*WORK REQUEST:* The response must contain every line from the records below that has "APERTURE".

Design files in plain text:
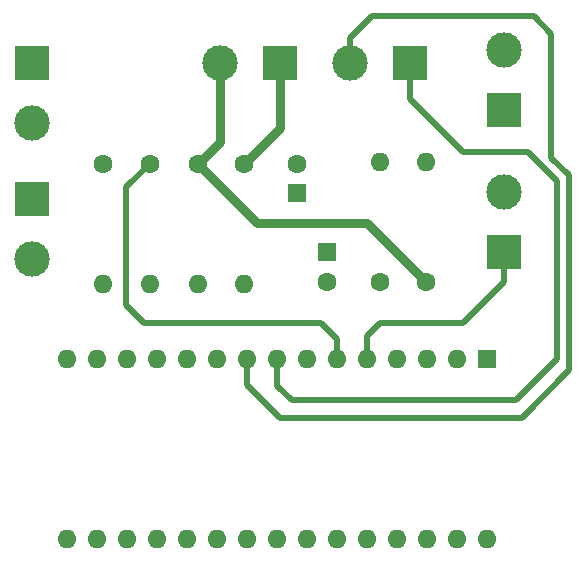
<source format=gtl>
G04 #@! TF.GenerationSoftware,KiCad,Pcbnew,5.0.2+dfsg1-1+deb10u1*
G04 #@! TF.CreationDate,2023-11-15T00:44:58+01:00*
G04 #@! TF.ProjectId,Carte basse tension,43617274-6520-4626-9173-73652074656e,rev?*
G04 #@! TF.SameCoordinates,Original*
G04 #@! TF.FileFunction,Copper,L1,Top*
G04 #@! TF.FilePolarity,Positive*
%FSLAX46Y46*%
G04 Gerber Fmt 4.6, Leading zero omitted, Abs format (unit mm)*
G04 Created by KiCad (PCBNEW 5.0.2+dfsg1-1+deb10u1) date mer. 15 nov. 2023 00:44:58 CET*
%MOMM*%
%LPD*%
G01*
G04 APERTURE LIST*
G04 #@! TA.AperFunction,ComponentPad*
%ADD10C,3.000000*%
G04 #@! TD*
G04 #@! TA.AperFunction,ComponentPad*
%ADD11R,3.000000X3.000000*%
G04 #@! TD*
G04 #@! TA.AperFunction,ComponentPad*
%ADD12C,1.600000*%
G04 #@! TD*
G04 #@! TA.AperFunction,ComponentPad*
%ADD13O,1.600000X1.600000*%
G04 #@! TD*
G04 #@! TA.AperFunction,ComponentPad*
%ADD14R,1.600000X1.600000*%
G04 #@! TD*
G04 #@! TA.AperFunction,Conductor*
%ADD15C,0.750000*%
G04 #@! TD*
G04 #@! TA.AperFunction,Conductor*
%ADD16C,0.500000*%
G04 #@! TD*
G04 APERTURE END LIST*
D10*
G04 #@! TO.P,9PWM / GND,2*
G04 #@! TO.N,N/C*
X136500000Y-74920000D03*
D11*
G04 #@! TO.P,9PWM / GND,1*
X136500000Y-80000000D03*
G04 #@! TD*
G04 #@! TO.P,SCL / SDA,1*
G04 #@! TO.N,N/C*
X128500000Y-76000000D03*
D10*
G04 #@! TO.P,SCL / SDA,2*
X123420000Y-76000000D03*
G04 #@! TD*
G04 #@! TO.P,+5v / GND,2*
G04 #@! TO.N,N/C*
X112420000Y-76000000D03*
D11*
G04 #@! TO.P,+5v / GND,1*
X117500000Y-76000000D03*
G04 #@! TD*
G04 #@! TO.P,+ 5v DC -,1*
G04 #@! TO.N,N/C*
X96500000Y-76000000D03*
D10*
G04 #@! TO.P,+ 5v DC -,2*
X96500000Y-81080000D03*
G04 #@! TD*
G04 #@! TO.P,AC 5v,2*
G04 #@! TO.N,N/C*
X96500000Y-92580000D03*
D11*
G04 #@! TO.P,AC 5v,1*
X96500000Y-87500000D03*
G04 #@! TD*
D12*
G04 #@! TO.P,100K,1*
G04 #@! TO.N,N/C*
X126000000Y-94500000D03*
D13*
G04 #@! TO.P,100K,2*
X126000000Y-84340000D03*
G04 #@! TD*
D11*
G04 #@! TO.P,SCT013-30A/1v,1*
G04 #@! TO.N,N/C*
X136500000Y-92000000D03*
D10*
G04 #@! TO.P,SCT013-30A/1v,2*
X136500000Y-86920000D03*
G04 #@! TD*
D14*
G04 #@! TO.P,4\002C7uF,1*
G04 #@! TO.N,N/C*
X121500000Y-92000000D03*
D12*
G04 #@! TO.P,4\002C7uF,2*
X121500000Y-94500000D03*
G04 #@! TD*
G04 #@! TO.P,100K,1*
G04 #@! TO.N,N/C*
X129923013Y-94500000D03*
D13*
G04 #@! TO.P,100K,2*
X129923013Y-84340000D03*
G04 #@! TD*
G04 #@! TO.P,R/T,2*
G04 #@! TO.N,N/C*
X102576987Y-94660000D03*
D12*
G04 #@! TO.P,R/T,1*
X102576987Y-84500000D03*
G04 #@! TD*
D13*
G04 #@! TO.P,R/T,2*
G04 #@! TO.N,N/C*
X106500000Y-94660000D03*
D12*
G04 #@! TO.P,R/T,1*
X106500000Y-84500000D03*
G04 #@! TD*
G04 #@! TO.P,100K,1*
G04 #@! TO.N,N/C*
X114500000Y-84500000D03*
D13*
G04 #@! TO.P,100K,2*
X114500000Y-94660000D03*
G04 #@! TD*
D14*
G04 #@! TO.P,4\002C7uF,1*
G04 #@! TO.N,N/C*
X119000000Y-87000000D03*
D12*
G04 #@! TO.P,4\002C7uF,2*
X119000000Y-84500000D03*
G04 #@! TD*
G04 #@! TO.P,100K,1*
G04 #@! TO.N,N/C*
X110576987Y-84500000D03*
D13*
G04 #@! TO.P,100K,2*
X110576987Y-94660000D03*
G04 #@! TD*
G04 #@! TO.P,Arduino NANO,16*
G04 #@! TO.N,N/C*
X99521956Y-116292967D03*
G04 #@! TO.P,Arduino NANO,15*
X99521956Y-101052967D03*
G04 #@! TO.P,Arduino NANO,30*
X135081956Y-116292967D03*
G04 #@! TO.P,Arduino NANO,14*
X102061956Y-101052967D03*
G04 #@! TO.P,Arduino NANO,29*
X132541956Y-116292967D03*
G04 #@! TO.P,Arduino NANO,13*
X104601956Y-101052967D03*
G04 #@! TO.P,Arduino NANO,28*
X130001956Y-116292967D03*
G04 #@! TO.P,Arduino NANO,12*
X107141956Y-101052967D03*
G04 #@! TO.P,Arduino NANO,27*
X127461956Y-116292967D03*
G04 #@! TO.P,Arduino NANO,11*
X109681956Y-101052967D03*
G04 #@! TO.P,Arduino NANO,26*
X124921956Y-116292967D03*
G04 #@! TO.P,Arduino NANO,10*
X112221956Y-101052967D03*
G04 #@! TO.P,Arduino NANO,25*
X122381956Y-116292967D03*
G04 #@! TO.P,Arduino NANO,9*
X114761956Y-101052967D03*
G04 #@! TO.P,Arduino NANO,24*
X119841956Y-116292967D03*
G04 #@! TO.P,Arduino NANO,8*
X117301956Y-101052967D03*
G04 #@! TO.P,Arduino NANO,23*
X117301956Y-116292967D03*
G04 #@! TO.P,Arduino NANO,7*
X119841956Y-101052967D03*
G04 #@! TO.P,Arduino NANO,22*
X114761956Y-116292967D03*
G04 #@! TO.P,Arduino NANO,6*
X122381956Y-101052967D03*
G04 #@! TO.P,Arduino NANO,21*
X112221956Y-116292967D03*
G04 #@! TO.P,Arduino NANO,5*
X124921956Y-101052967D03*
G04 #@! TO.P,Arduino NANO,20*
X109681956Y-116292967D03*
G04 #@! TO.P,Arduino NANO,4*
X127461956Y-101052967D03*
G04 #@! TO.P,Arduino NANO,19*
X107141956Y-116292967D03*
G04 #@! TO.P,Arduino NANO,3*
X130001956Y-101052967D03*
G04 #@! TO.P,Arduino NANO,18*
X104601956Y-116292967D03*
G04 #@! TO.P,Arduino NANO,2*
X132541956Y-101052967D03*
G04 #@! TO.P,Arduino NANO,17*
X102061956Y-116292967D03*
D14*
G04 #@! TO.P,Arduino NANO,1*
X135081956Y-101052967D03*
G04 #@! TD*
D15*
G04 #@! TO.N,*
X124923013Y-89500000D02*
X129923013Y-94500000D01*
X115576987Y-89500000D02*
X124923013Y-89500000D01*
X110576987Y-84500000D02*
X115576987Y-89500000D01*
D16*
X121000000Y-98000000D02*
X122381956Y-99381956D01*
X122381956Y-99381956D02*
X122381956Y-101052967D01*
X104500000Y-96500000D02*
X106000000Y-98000000D01*
X106000000Y-98000000D02*
X121000000Y-98000000D01*
X104500000Y-86500000D02*
X104500000Y-96500000D01*
X106500000Y-84500000D02*
X104500000Y-86500000D01*
X136500000Y-94500000D02*
X136500000Y-92000000D01*
X133000000Y-98000000D02*
X136500000Y-94500000D01*
X126000000Y-98000000D02*
X133000000Y-98000000D01*
X124921956Y-101052967D02*
X124921956Y-99078044D01*
X124921956Y-99078044D02*
X126000000Y-98000000D01*
D15*
X114500000Y-84500000D02*
X117500000Y-81500000D01*
X117500000Y-81500000D02*
X117500000Y-76000000D01*
X112420000Y-82656987D02*
X112420000Y-76000000D01*
X110576987Y-84500000D02*
X112420000Y-82656987D01*
D16*
X117301956Y-101052967D02*
X117301956Y-103301956D01*
X117301956Y-103301956D02*
X118500000Y-104500000D01*
X118500000Y-104500000D02*
X137500000Y-104500000D01*
X137500000Y-104500000D02*
X141000000Y-101000000D01*
X141000000Y-101000000D02*
X141000000Y-86000000D01*
X141000000Y-86000000D02*
X138500000Y-83500000D01*
X138500000Y-83500000D02*
X133000000Y-83500000D01*
X133000000Y-83500000D02*
X128500000Y-79000000D01*
X128500000Y-79000000D02*
X128500000Y-76000000D01*
X114761956Y-103261956D02*
X114761956Y-101052967D01*
X117500000Y-106000000D02*
X114761956Y-103261956D01*
X138000000Y-106000000D02*
X117500000Y-106000000D01*
X142000000Y-102000000D02*
X138000000Y-106000000D01*
X142000000Y-85500000D02*
X142000000Y-102000000D01*
X123420000Y-73878680D02*
X125298680Y-72000000D01*
X123420000Y-76000000D02*
X123420000Y-73878680D01*
X125298680Y-72000000D02*
X139000000Y-72000000D01*
X139000000Y-72000000D02*
X140500000Y-73500000D01*
X140500000Y-73500000D02*
X140500000Y-84000000D01*
X140500000Y-84000000D02*
X142000000Y-85500000D01*
G04 #@! TD*
M02*

</source>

*RESPONSE:*
G04 APERTURE LIST*
G04 APERTURE END LIST*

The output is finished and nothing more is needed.